When planning for protecting VMs over Hyper-V cluster, all of the above parameters need to be considered in detail. Lot of parameters are dependent on the VM size, churning per day, retention period, number of CSVs and number of VMs on the CSVs etc.
What exactly is meant by this statement? "it is advisable to have as granular CSVs as possible to reduce the impact of backup of this VM on other VMs". How/what do you mean "granular CSV"? Does this mean we should stagger snapshots on VMs because it seems like snapping all VMs on the same volume at the same time would be better, no?
I updated the blog with the following comment. "So, it is advisable to have as less number of CSVs as possible to reduce the impact of backup of this VM on other VMs. Also, as a VM snapshot will include snapshot across all CSVs that has this VM's VHDs, the less the number of CSVs used for a VM the better in terms of backup performance. " Basically to reduce the backup impact on a VM on other VMs, keep number of VMs per CSV as less as possible.
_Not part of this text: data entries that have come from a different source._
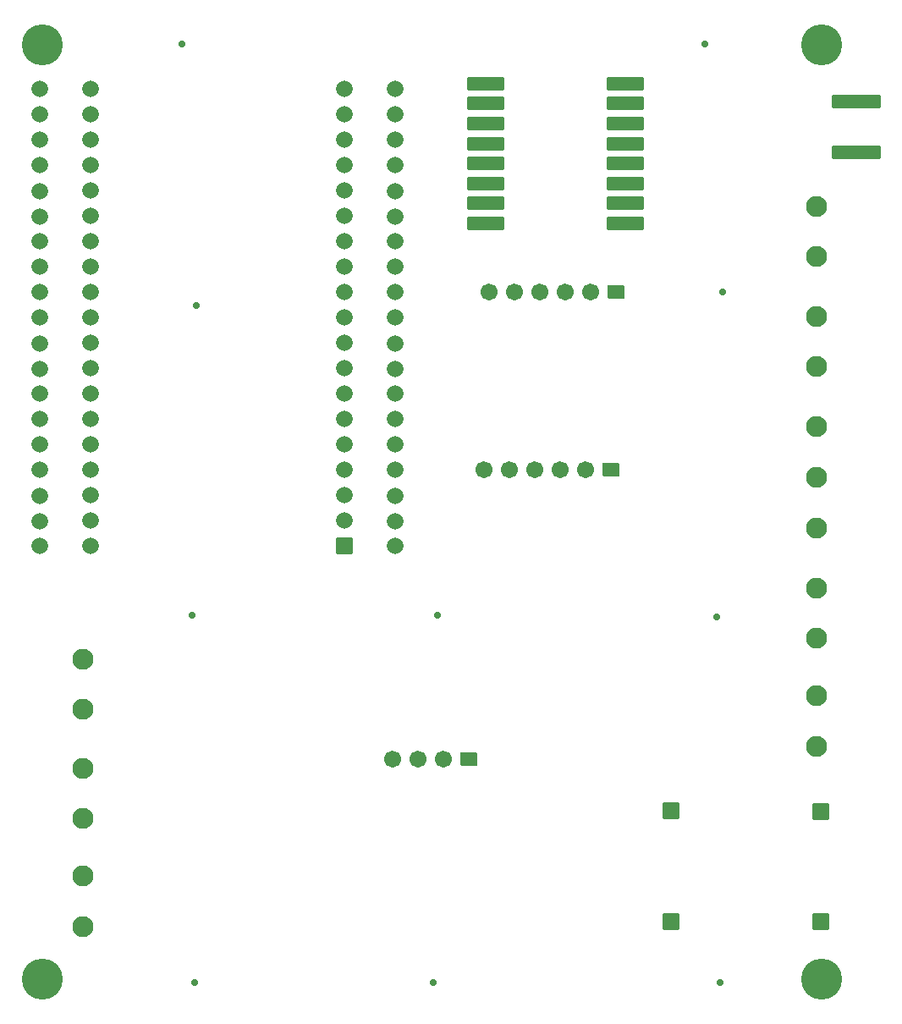
<source format=gbs>
G04 Layer: BottomSolderMaskLayer*
G04 EasyEDA v6.5.42, 2024-04-02 15:40:40*
G04 3ff643a6e98b40ca98db11d284ab65ea,acb5ada5342d49438264df6f97d5643c,10*
G04 Gerber Generator version 0.2*
G04 Scale: 100 percent, Rotated: No, Reflected: No *
G04 Dimensions in millimeters *
G04 leading zeros omitted , absolute positions ,4 integer and 5 decimal *
%FSLAX45Y45*%
%MOMM*%

%AMMACRO1*1,1,$1,$2,$3*1,1,$1,$4,$5*1,1,$1,0-$2,0-$3*1,1,$1,0-$4,0-$5*20,1,$1,$2,$3,$4,$5,0*20,1,$1,$4,$5,0-$2,0-$3,0*20,1,$1,0-$2,0-$3,0-$4,0-$5,0*20,1,$1,0-$4,0-$5,$2,$3,0*4,1,4,$2,$3,$4,$5,0-$2,0-$3,0-$4,0-$5,$2,$3,0*%
%ADD10MACRO1,0.1016X-2.4X0.6X2.4X0.6*%
%ADD11MACRO1,0.1016X0.7874X0.7874X0.7874X-0.7874*%
%ADD12C,1.6617*%
%ADD13MACRO1,0.1016X0.78X-0.78X-0.78X-0.78*%
%ADD14C,2.1016*%
%ADD15C,1.7016*%
%ADD16MACRO1,0.1016X-0.8073X0.5902X0.7926X0.6097*%
%ADD17MACRO1,0.2032X1.75X0.6X1.75X-0.6*%
%ADD18MACRO1,0.1016X0.8073X-0.5902X-0.7926X-0.6097*%
%ADD19C,4.1016*%
%ADD20C,0.7216*%
%ADD21C,1.6616*%

%LPD*%
D10*
G01*
X-228594Y-1218196D03*
G01*
X-228594Y-1728203D03*
D11*
G01*
X-587146Y-9424436D03*
G01*
X-2085746Y-9424436D03*
G01*
X-585622Y-8324362D03*
G01*
X-2085746Y-8319536D03*
D12*
G01*
X-7886700Y-1092327D03*
G01*
X-7886700Y-1346327D03*
G01*
X-7886700Y-1600327D03*
G01*
X-7886700Y-1854327D03*
G01*
X-7886700Y-2108327D03*
G01*
X-7886700Y-2362327D03*
G01*
X-7886700Y-2616327D03*
G01*
X-7886700Y-2870327D03*
G01*
X-7886700Y-3124327D03*
G01*
X-7886700Y-3378327D03*
G01*
X-7886700Y-3632327D03*
G01*
X-7886700Y-3886327D03*
G01*
X-7886700Y-4140327D03*
G01*
X-7886700Y-4394327D03*
G01*
X-7886700Y-4648327D03*
G01*
X-7886700Y-4902327D03*
G01*
X-7886700Y-5156327D03*
G01*
X-7886700Y-5410327D03*
G01*
X-7886700Y-5664327D03*
G01*
X-5346700Y-1346327D03*
G01*
X-5346700Y-1600327D03*
G01*
X-5346700Y-1854327D03*
G01*
X-5346700Y-2108327D03*
G01*
X-5346700Y-2362327D03*
G01*
X-5346700Y-2616327D03*
G01*
X-5346700Y-2870327D03*
G01*
X-5346700Y-3124327D03*
G01*
X-5346700Y-3378327D03*
G01*
X-5346700Y-3632327D03*
G01*
X-5346700Y-3886327D03*
G01*
X-5346700Y-4140327D03*
G01*
X-5346700Y-4394327D03*
G01*
X-5346700Y-4648327D03*
G01*
X-5346700Y-4902327D03*
G01*
X-5346700Y-5156327D03*
G01*
X-5346700Y-1092327D03*
G01*
X-5346700Y-5410327D03*
D13*
G01*
X-5346700Y-5664321D03*
D14*
G01*
X-625246Y-3873779D03*
G01*
X-625246Y-3372891D03*
G01*
X-625246Y-7668285D03*
G01*
X-625246Y-7167397D03*
G01*
X-625246Y-6588785D03*
G01*
X-625246Y-6087897D03*
G01*
X-628954Y-4473829D03*
G01*
X-628954Y-5489829D03*
G01*
X-628954Y-4981829D03*
G01*
X-625246Y-2773959D03*
G01*
X-625246Y-2273071D03*
G01*
X-7965846Y-7891297D03*
G01*
X-7965846Y-8392185D03*
G01*
X-7965846Y-6799097D03*
G01*
X-7965846Y-7299985D03*
G01*
X-7965846Y-8970797D03*
G01*
X-7965846Y-9471685D03*
D15*
G01*
X-3901846Y-3125241D03*
G01*
X-3647846Y-3125241D03*
G01*
X-3393846Y-3125241D03*
G01*
X-3139846Y-3125241D03*
G01*
X-2885846Y-3125241D03*
D16*
G01*
X-2631846Y-3125236D03*
D15*
G01*
X-3952646Y-4903241D03*
G01*
X-3698646Y-4903241D03*
G01*
X-3444646Y-4903241D03*
G01*
X-3190646Y-4903241D03*
G01*
X-2936646Y-4903241D03*
D16*
G01*
X-2682646Y-4903236D03*
D17*
G01*
X-3938499Y-1039896D03*
G01*
X-3938499Y-1239895D03*
G01*
X-3938499Y-1439895D03*
G01*
X-3938499Y-1639895D03*
G01*
X-3938499Y-1839894D03*
G01*
X-3938499Y-2039894D03*
G01*
X-3938499Y-2239893D03*
G01*
X-3938499Y-2439893D03*
G01*
X-2538501Y-2439893D03*
G01*
X-2538501Y-2239893D03*
G01*
X-2538501Y-2039894D03*
G01*
X-2538501Y-1839894D03*
G01*
X-2538501Y-1639895D03*
G01*
X-2538501Y-1439895D03*
G01*
X-2538501Y-1239895D03*
G01*
X-2538501Y-1039896D03*
D18*
G01*
X-4105033Y-7798838D03*
D15*
G01*
X-4359020Y-7798841D03*
G01*
X-4613020Y-7798841D03*
G01*
X-4867020Y-7798841D03*
D19*
G01*
X-8375548Y-9999979D03*
G01*
X-575563Y-9999979D03*
G01*
X-575563Y-650011D03*
G01*
X-8375548Y-650011D03*
D20*
G01*
X-4457700Y-10033000D03*
G01*
X-1587500Y-10033000D03*
G01*
X-6845300Y-10033000D03*
G01*
X-6870700Y-6362700D03*
G01*
X-1625600Y-6375400D03*
G01*
X-4419600Y-6362700D03*
G01*
X-6832600Y-3263900D03*
G01*
X-1565046Y-3125241D03*
G01*
X-6972300Y-647700D03*
G01*
X-1739900Y-647700D03*
D21*
G01*
X-8394700Y-1092200D03*
G01*
X-8394700Y-1346200D03*
G01*
X-8394700Y-1600200D03*
G01*
X-8394700Y-1854200D03*
G01*
X-8394700Y-2120900D03*
G01*
X-8394700Y-2374900D03*
G01*
X-8394700Y-3898900D03*
G01*
X-8394700Y-3644900D03*
G01*
X-8394700Y-3378200D03*
G01*
X-8394700Y-3124200D03*
G01*
X-8394700Y-2870200D03*
G01*
X-8394700Y-2616200D03*
G01*
X-8394700Y-5422900D03*
G01*
X-8394700Y-5168900D03*
G01*
X-8394700Y-4902200D03*
G01*
X-8394700Y-4648200D03*
G01*
X-8394700Y-4394200D03*
G01*
X-8394700Y-4140200D03*
G01*
X-8394700Y-5664200D03*
G01*
X-4838700Y-4140200D03*
G01*
X-4838700Y-4394200D03*
G01*
X-4838700Y-4648200D03*
G01*
X-4838700Y-4902200D03*
G01*
X-4838700Y-5168900D03*
G01*
X-4838700Y-5422900D03*
G01*
X-4838700Y-2616200D03*
G01*
X-4838700Y-2870200D03*
G01*
X-4838700Y-3124200D03*
G01*
X-4838700Y-3378200D03*
G01*
X-4838700Y-3644900D03*
G01*
X-4838700Y-3898900D03*
G01*
X-4838700Y-2374900D03*
G01*
X-4838700Y-2120900D03*
G01*
X-4838700Y-1854200D03*
G01*
X-4838700Y-1600200D03*
G01*
X-4838700Y-1346200D03*
G01*
X-4838700Y-1092200D03*
G01*
X-4838700Y-5664200D03*
M02*

</source>
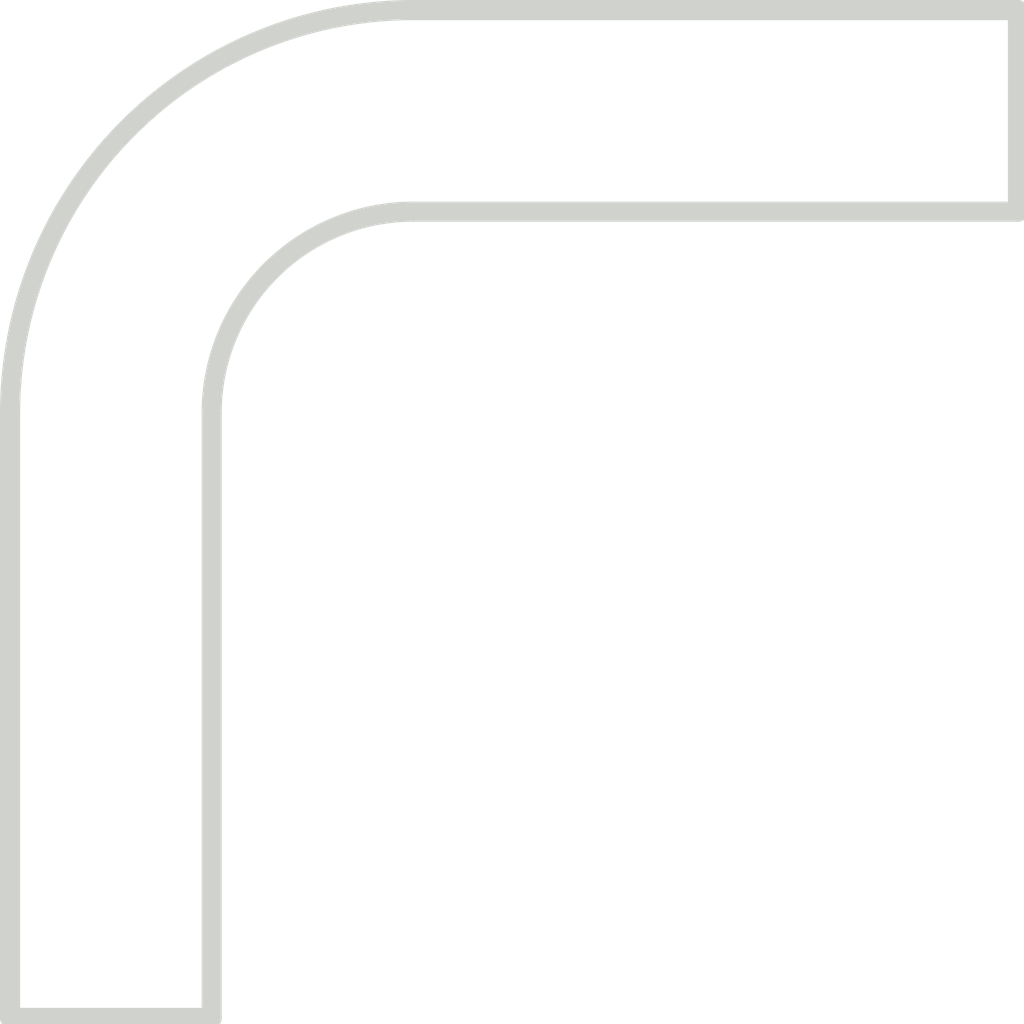
<source format=kicad_pcb>
(kicad_pcb (version 3) (host pcbnew "(2013-feb-26)-stable")

  (general
    (links 0)
    (no_connects 0)
    (area 6.899999 72.497739 274.284439 290.100001)
    (thickness 1.6002)
    (drawings 8)
    (tracks 0)
    (zones 0)
    (modules 0)
    (nets 1)
  )

  (page A3)
  (layers
    (15 Front signal)
    (0 Back signal)
    (16 B.Adhes user)
    (17 F.Adhes user)
    (18 B.Paste user)
    (19 F.Paste user)
    (20 B.SilkS user)
    (21 F.SilkS user)
    (22 B.Mask user)
    (23 F.Mask user)
    (24 Dwgs.User user)
    (25 Cmts.User user)
    (26 Eco1.User user)
    (27 Eco2.User user)
    (28 Edge.Cuts user)
  )

  (setup
    (last_trace_width 0.2032)
    (trace_clearance 0.254)
    (zone_clearance 0.508)
    (zone_45_only no)
    (trace_min 0.2032)
    (segment_width 0.1)
    (edge_width 0.1)
    (via_size 0.889)
    (via_drill 0.635)
    (via_min_size 0.889)
    (via_min_drill 0.508)
    (uvia_size 0.508)
    (uvia_drill 0.127)
    (uvias_allowed no)
    (uvia_min_size 0.508)
    (uvia_min_drill 0.127)
    (pcb_text_width 0.3048)
    (pcb_text_size 1.524 2.032)
    (mod_edge_width 0.1)
    (mod_text_size 1.524 1.524)
    (mod_text_width 0.3048)
    (pad_size 1.99898 2.39776)
    (pad_drill 0)
    (pad_to_mask_clearance 0.254)
    (aux_axis_origin 0 0)
    (visible_elements 7FFF7BFF)
    (pcbplotparams
      (layerselection 3964929)
      (usegerberextensions true)
      (excludeedgelayer true)
      (linewidth 60)
      (plotframeref false)
      (viasonmask false)
      (mode 1)
      (useauxorigin false)
      (hpglpennumber 1)
      (hpglpenspeed 20)
      (hpglpendiameter 15)
      (hpglpenoverlay 2)
      (psnegative false)
      (psa4output false)
      (plotreference true)
      (plotvalue true)
      (plotothertext true)
      (plotinvisibletext false)
      (padsonsilk false)
      (subtractmaskfromsilk false)
      (outputformat 1)
      (mirror false)
      (drillshape 0)
      (scaleselection 1)
      (outputdirectory gerbers))
  )

  (net 0 "")

  (net_class Default "This is the default net class."
    (clearance 0.254)
    (trace_width 0.2032)
    (via_dia 0.889)
    (via_drill 0.635)
    (uvia_dia 0.508)
    (uvia_drill 0.127)
    (add_net "")
  )

  (gr_line (start 5.25 -4.15) (end 2.25 -4.15) (angle 90) (layer Edge.Cuts) (width 0.1) (tstamp 516817D0))
  (gr_line (start 5.25 -5.15) (end 5.25 -4.15) (angle 90) (layer Edge.Cuts) (width 0.1) (tstamp 516817CF))
  (gr_line (start 2.25 -5.15) (end 5.25 -5.15) (angle 90) (layer Edge.Cuts) (width 0.1) (tstamp 516817CE))
  (gr_line (start 1.25 -0.15) (end 1.25 -3.15) (angle 90) (layer Edge.Cuts) (width 0.1) (tstamp 516817CD))
  (gr_line (start 0.25 -0.15) (end 1.25 -0.15) (angle 90) (layer Edge.Cuts) (width 0.1) (tstamp 516817CC))
  (gr_line (start 0.25 -3.15) (end 0.25 -0.15) (angle 90) (layer Edge.Cuts) (width 0.1) (tstamp 516817CB))
  (gr_arc (start 2.25 -3.15) (end 2.25 -4.15) (angle -90) (layer Edge.Cuts) (width 0.1) (tstamp 516817CA))
  (gr_arc (start 2.25 -3.15) (end 2.25 -5.15) (angle -90) (layer Edge.Cuts) (width 0.1) (tstamp 516817C9))

)

</source>
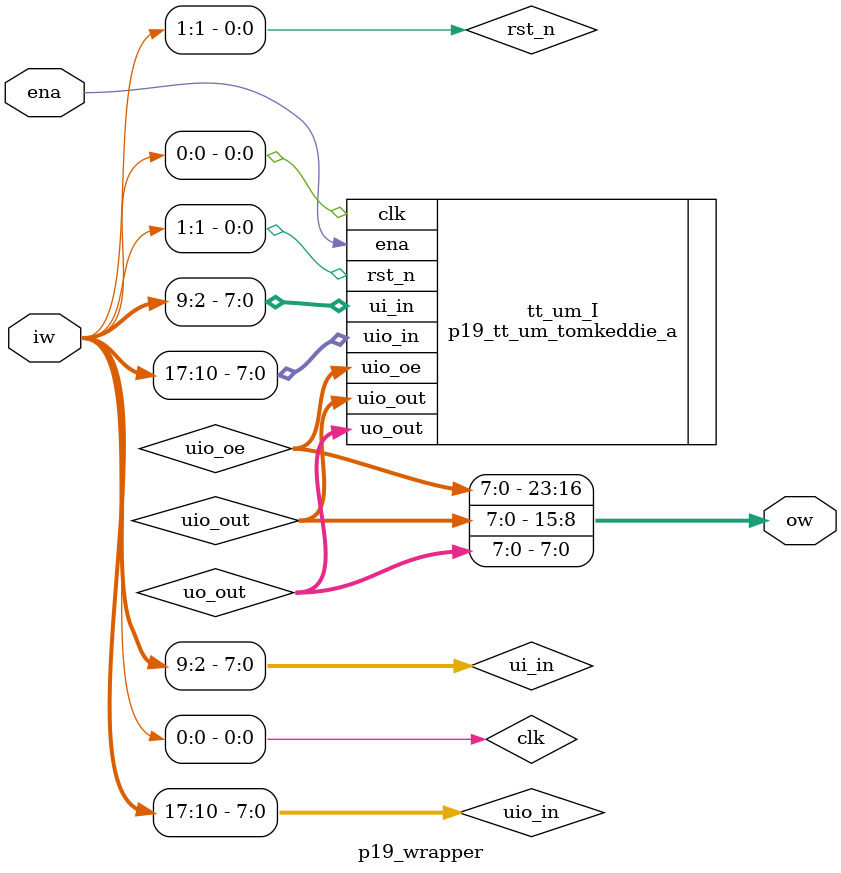
<source format=v>
`default_nettype none

module p19_wrapper (
  input wire ena,
  input wire [17:0] iw,
  output wire [23:0] ow
);

wire [7:0] uio_in;
wire [7:0] uio_out;
wire [7:0] uio_oe;
wire [7:0] uo_out;
wire [7:0] ui_in;
wire clk;
wire rst_n;

assign { uio_in, ui_in, rst_n, clk} = iw;
assign ow = { uio_oe, uio_out, uo_out };

p19_tt_um_tomkeddie_a tt_um_I (
  .uio_in  (uio_in),
  .uio_out (uio_out),
  .uio_oe  (uio_oe),
  .uo_out  (uo_out),
  .ui_in   (ui_in),
  .ena     (ena),
  .clk     (clk),
  .rst_n   (rst_n)
);

endmodule

</source>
Thanks for the clarification. As far as my second question - is it better to stagger VM snapshots on the same volume or take a snapshot of all the VMs on the same volume at the same time?
wasn't the agent supposed to move the CSV owner at backuptime to avoid redirected I/O? I can be wrong, but this should be the way DPM 2012 works today.
Regarding snapshots and how to optimize them across CSVs, it depends. While scheduling all VMs residing on a CSV to be backed up at the same time would reduce the overall IO penalty due to backup, it takes away the backup parallelism that you can achieve by backing multiple VMs across multiple nodes and CSVs. So, its a balance between the speed at which you want to get the backup going across multiple nodes, CSVs and reducing the IO penalty and its duration of backup.
With Windows 2012, the CSV ownership is not changed to the node where the VM running. All metadata movement and all backup data is always in redirected IO mode. Ability to right all data except metadata and backup data directly via CSV at backup time is a major improvement done in Windows 2012.
Thanks Neela. This is a great post I will add to my planning references.
Please tell me that youre heading to keep this up! Its so great and so important. I cant wait to read a lot more from you. I just feel like you know so substantially and know how to make people listen to what you might have to say. This blog is just too cool to become missed. Terrific stuff, genuinely. Please, PLEASE keep it up!
Sure. Please let me know what specific topics that you are looking for and I will work on them.